We are having quite strange problem. There is a program (cryptocurrency node to be precise) which has local database of all the transactions ever made. Database is huge - around 15 TB. The problem is that the program won't synchronize with the network, though it has enough peers and knowledge about new and old blocks is not a problem.
Now the strange part - I have started the same program from scratch, without that history of 15TB, and it started syncing immediately, loading disk by about 50% per iostat. CPU and memory utilization are negligible. Absolute figures are:
- Read speed: 5MB/s
- Write speed: 20MB/s
- iotop - 20% on average for this process
When I switch to historical DB (15TB), iostat shows 100% disk utilization, iotop shows multiple forked processes with majority of them sitting at 99% of I/O, but actual I/O is not happening judging by the volume reported by iotop or iostat. Both read and write are within 1MB/s. This is running on MS Azure VM, through Azure portal we see that disk utilization is around 1% in "full" mode and writing is around 20% in "fresh" mode, so throttling by cloud operator is no an issue either.

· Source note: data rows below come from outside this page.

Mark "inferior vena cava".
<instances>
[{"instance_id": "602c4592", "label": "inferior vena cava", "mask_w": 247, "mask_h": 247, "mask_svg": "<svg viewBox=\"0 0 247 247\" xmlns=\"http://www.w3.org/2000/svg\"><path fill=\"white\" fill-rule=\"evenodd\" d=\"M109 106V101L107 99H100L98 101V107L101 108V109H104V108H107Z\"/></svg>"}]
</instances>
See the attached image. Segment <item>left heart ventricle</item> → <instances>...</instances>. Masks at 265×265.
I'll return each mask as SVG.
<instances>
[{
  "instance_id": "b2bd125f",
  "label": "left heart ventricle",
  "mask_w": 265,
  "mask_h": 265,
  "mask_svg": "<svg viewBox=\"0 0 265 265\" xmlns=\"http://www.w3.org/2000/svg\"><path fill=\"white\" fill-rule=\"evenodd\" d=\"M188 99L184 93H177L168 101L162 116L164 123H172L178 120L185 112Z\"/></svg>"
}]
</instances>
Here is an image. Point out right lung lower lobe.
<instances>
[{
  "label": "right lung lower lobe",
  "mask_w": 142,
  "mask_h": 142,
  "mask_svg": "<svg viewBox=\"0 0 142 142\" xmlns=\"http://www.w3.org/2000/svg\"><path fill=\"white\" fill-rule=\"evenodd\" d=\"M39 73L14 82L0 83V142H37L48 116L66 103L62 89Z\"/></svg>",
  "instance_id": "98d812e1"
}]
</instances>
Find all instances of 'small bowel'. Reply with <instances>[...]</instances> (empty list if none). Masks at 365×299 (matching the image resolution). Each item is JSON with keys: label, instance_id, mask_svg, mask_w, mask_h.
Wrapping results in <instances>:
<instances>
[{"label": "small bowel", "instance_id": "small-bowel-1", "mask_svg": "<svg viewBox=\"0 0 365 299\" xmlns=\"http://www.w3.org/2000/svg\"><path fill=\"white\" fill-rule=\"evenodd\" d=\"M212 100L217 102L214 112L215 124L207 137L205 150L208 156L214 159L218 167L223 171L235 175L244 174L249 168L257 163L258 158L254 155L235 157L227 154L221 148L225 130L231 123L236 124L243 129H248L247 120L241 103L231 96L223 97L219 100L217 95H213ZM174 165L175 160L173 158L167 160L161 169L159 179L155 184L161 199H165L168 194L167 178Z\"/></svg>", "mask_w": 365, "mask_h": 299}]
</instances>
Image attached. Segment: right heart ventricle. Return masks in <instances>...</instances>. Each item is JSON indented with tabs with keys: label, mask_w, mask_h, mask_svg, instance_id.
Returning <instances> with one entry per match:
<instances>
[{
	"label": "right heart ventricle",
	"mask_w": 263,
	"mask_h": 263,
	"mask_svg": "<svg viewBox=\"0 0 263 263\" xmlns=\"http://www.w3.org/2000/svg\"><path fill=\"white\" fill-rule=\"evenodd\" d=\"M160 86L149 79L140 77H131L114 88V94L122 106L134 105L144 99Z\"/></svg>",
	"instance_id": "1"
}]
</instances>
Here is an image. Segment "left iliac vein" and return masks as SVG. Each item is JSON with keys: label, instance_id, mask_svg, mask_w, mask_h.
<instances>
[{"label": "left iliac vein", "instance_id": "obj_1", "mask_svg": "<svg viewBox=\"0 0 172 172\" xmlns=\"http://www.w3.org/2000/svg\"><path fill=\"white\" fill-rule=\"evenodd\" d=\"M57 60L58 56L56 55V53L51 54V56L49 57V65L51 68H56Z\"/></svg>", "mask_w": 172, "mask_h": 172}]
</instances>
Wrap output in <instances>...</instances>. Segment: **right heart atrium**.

Now the question - how do I diagnose what exactly program is doing with the disk? I was thinking about random I/O, tried to strace lseek function, got some for both fresh and full modes, much less ratio in full mode, while I expected the opposite. What does it do in full mode then? Program has quite bearable number of file descriptors (/prod/<pid>/fd), below 50 together with peer TCP connections. How can it be in general that both iostat and iotop show 100% utilization with no actual consuming of I/O bandwidth? We even had a call with engineer from Microsoft, he said that iostat may be not accurate especially with SSDs. Might be, but when it says util is 100%, iotop confirms it, and program is not doing what it is supposed to do, what is an alternative explanation?